→ Passage provided
##########

LOS ANGELES — Airbnb used to let you just book room rentals. Now you can also use Airbnb to reserve dance parties in Havana, historical tours in Cape Town and stargazing outings in Los Angeles.

Airbnb said Thursday that it is expanding beyond its core short-term rental business, which faces pushback from local governments around the world, to become a fuller service travel agency. In a step toward that, the company launched a service called Trips, which will provide tours, tailored activities and other experiences.

Trips is starting with 500 experiences that can last a few hours or span days. They are created and provided by locals in the 12 cities where the service is initially being offered.

Trips helps travelers “immerse in a local community,” Brian Chesky, the chief executive and co-founder of Airbnb, said at the company’s annual conference for hosts and the press.

The new service helps Airbnb create an additional revenue source as it faces some challenges with its main business of matching travelers with hosts who want to rent out their homes for short stays. While the eight-year-old company lists nearly 3 million short-term rentals in more than 34,000 cities around the world, short-term rentals are illegal in some cities and have run into regulatory gray areas in others.

To appease local legislators, Airbnb has started collecting local hotel taxes from hosts, which essentially turns those homeowners and renters into small-business owners. Some residential leases expressly prohibit running a commercial enterprise out of a home, and tenants who do so could face eviction.

##########

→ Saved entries
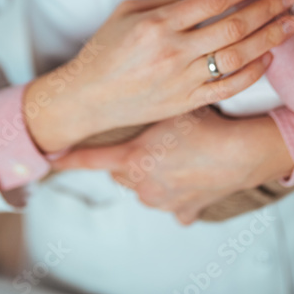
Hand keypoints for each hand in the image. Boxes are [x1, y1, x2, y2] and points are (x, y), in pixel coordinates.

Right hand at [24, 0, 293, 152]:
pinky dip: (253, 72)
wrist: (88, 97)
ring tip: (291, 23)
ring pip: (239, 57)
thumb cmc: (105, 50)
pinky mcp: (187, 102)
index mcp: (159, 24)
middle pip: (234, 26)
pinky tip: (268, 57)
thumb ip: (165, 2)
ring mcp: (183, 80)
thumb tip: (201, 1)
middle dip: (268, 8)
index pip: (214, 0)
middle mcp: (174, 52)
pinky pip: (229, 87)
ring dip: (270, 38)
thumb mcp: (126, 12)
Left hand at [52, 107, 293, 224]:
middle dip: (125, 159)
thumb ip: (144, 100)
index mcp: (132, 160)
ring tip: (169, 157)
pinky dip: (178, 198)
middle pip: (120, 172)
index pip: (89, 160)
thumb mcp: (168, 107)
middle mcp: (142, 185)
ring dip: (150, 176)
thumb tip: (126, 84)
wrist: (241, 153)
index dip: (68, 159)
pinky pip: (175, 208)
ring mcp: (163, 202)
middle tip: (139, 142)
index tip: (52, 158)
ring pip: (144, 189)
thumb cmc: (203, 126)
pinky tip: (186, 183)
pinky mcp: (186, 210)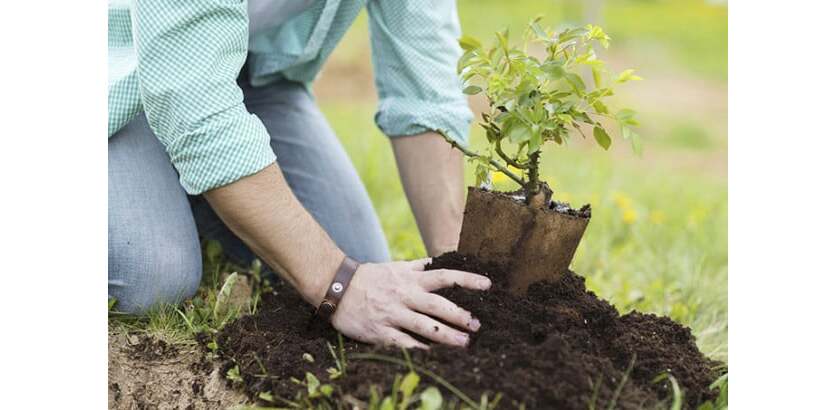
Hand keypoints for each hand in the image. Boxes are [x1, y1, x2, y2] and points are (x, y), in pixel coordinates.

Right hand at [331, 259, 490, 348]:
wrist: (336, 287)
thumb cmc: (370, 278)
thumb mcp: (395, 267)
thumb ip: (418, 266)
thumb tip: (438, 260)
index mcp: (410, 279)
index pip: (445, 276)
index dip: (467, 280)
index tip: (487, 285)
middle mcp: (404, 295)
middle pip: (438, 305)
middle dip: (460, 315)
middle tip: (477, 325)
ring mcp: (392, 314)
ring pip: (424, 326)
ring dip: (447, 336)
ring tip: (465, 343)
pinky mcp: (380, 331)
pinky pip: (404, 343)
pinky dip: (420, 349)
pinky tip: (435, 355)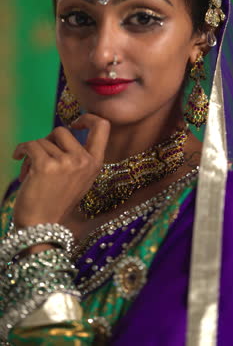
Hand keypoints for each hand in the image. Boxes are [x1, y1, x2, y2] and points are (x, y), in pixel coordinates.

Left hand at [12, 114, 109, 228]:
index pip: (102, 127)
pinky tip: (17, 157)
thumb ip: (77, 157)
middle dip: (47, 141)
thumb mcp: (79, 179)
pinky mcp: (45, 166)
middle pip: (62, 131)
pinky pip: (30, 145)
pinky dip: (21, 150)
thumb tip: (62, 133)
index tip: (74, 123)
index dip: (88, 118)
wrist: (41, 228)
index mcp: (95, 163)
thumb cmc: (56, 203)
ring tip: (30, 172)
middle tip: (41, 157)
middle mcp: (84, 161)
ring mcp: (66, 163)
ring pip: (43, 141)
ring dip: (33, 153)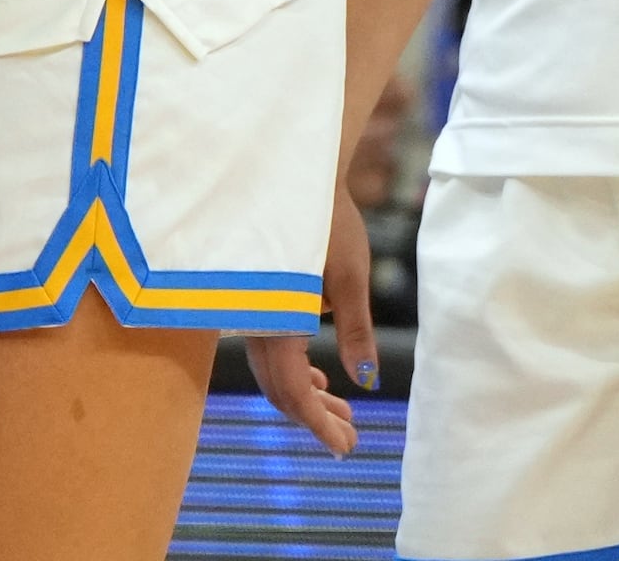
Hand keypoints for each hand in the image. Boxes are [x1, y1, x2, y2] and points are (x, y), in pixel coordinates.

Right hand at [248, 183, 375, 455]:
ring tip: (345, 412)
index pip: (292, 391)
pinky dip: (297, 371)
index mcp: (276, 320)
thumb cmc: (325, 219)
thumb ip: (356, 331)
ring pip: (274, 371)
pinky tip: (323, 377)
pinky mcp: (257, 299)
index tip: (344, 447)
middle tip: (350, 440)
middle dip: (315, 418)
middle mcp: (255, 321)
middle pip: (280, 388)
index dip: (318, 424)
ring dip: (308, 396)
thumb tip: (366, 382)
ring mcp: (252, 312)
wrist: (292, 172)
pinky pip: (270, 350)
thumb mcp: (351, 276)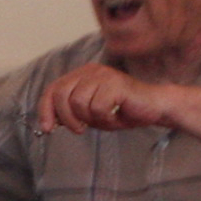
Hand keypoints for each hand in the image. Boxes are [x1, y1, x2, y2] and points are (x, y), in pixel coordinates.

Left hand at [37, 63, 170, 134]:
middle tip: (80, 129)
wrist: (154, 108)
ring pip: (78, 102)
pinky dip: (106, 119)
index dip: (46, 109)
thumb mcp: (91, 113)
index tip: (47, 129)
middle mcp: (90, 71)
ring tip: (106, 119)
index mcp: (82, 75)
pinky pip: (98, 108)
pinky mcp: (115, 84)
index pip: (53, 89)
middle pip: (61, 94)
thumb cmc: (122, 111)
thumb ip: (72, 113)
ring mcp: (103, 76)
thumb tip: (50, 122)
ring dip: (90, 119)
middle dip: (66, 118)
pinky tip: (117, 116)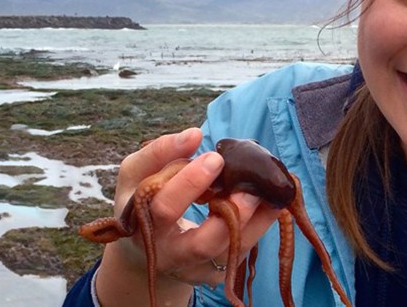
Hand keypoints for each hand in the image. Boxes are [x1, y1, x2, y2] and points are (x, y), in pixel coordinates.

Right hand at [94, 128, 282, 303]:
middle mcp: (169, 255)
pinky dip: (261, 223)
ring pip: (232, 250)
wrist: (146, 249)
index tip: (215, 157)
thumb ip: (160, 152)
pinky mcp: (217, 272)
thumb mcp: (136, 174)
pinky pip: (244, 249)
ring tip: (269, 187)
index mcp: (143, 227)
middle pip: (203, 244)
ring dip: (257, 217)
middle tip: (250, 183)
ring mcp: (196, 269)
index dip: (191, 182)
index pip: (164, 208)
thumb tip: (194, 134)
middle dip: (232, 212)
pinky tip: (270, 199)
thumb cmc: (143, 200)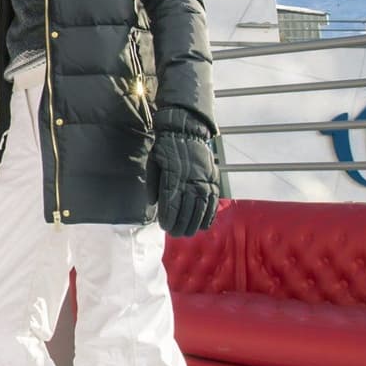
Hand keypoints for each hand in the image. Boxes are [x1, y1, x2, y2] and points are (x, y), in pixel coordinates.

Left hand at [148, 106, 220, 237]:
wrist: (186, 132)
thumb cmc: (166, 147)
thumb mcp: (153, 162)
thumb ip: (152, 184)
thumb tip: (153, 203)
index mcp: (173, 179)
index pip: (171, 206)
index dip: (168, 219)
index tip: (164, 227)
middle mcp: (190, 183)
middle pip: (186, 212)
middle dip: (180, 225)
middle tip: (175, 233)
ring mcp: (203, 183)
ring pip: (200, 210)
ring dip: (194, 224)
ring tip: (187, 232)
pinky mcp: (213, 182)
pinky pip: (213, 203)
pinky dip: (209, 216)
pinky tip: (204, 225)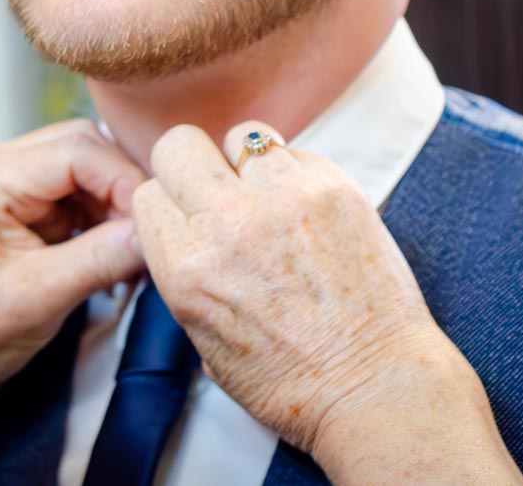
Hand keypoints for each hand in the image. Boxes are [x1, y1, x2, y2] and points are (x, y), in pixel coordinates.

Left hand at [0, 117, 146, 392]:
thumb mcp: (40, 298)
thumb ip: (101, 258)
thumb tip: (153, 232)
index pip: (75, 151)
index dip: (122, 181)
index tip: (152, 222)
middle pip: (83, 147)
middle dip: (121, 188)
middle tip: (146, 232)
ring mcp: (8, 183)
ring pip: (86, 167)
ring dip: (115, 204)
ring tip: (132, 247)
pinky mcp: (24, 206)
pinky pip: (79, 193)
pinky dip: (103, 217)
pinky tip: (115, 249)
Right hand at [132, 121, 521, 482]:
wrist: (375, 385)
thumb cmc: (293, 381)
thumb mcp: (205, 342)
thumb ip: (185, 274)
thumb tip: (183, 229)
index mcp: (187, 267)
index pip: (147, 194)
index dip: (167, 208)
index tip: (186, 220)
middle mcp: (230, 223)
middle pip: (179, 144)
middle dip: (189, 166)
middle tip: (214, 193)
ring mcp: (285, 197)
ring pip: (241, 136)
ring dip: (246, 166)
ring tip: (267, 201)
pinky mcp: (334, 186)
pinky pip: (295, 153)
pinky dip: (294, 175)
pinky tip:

##########

→ Activity
From the article about Airbnb above, list every example activity the opening paragraph says can now be reserved through Airbnb, along with the city given for each.

→ Reply
Dance parties in Havana
Historical tours in Cape Town
Stargazing outings in Los Angeles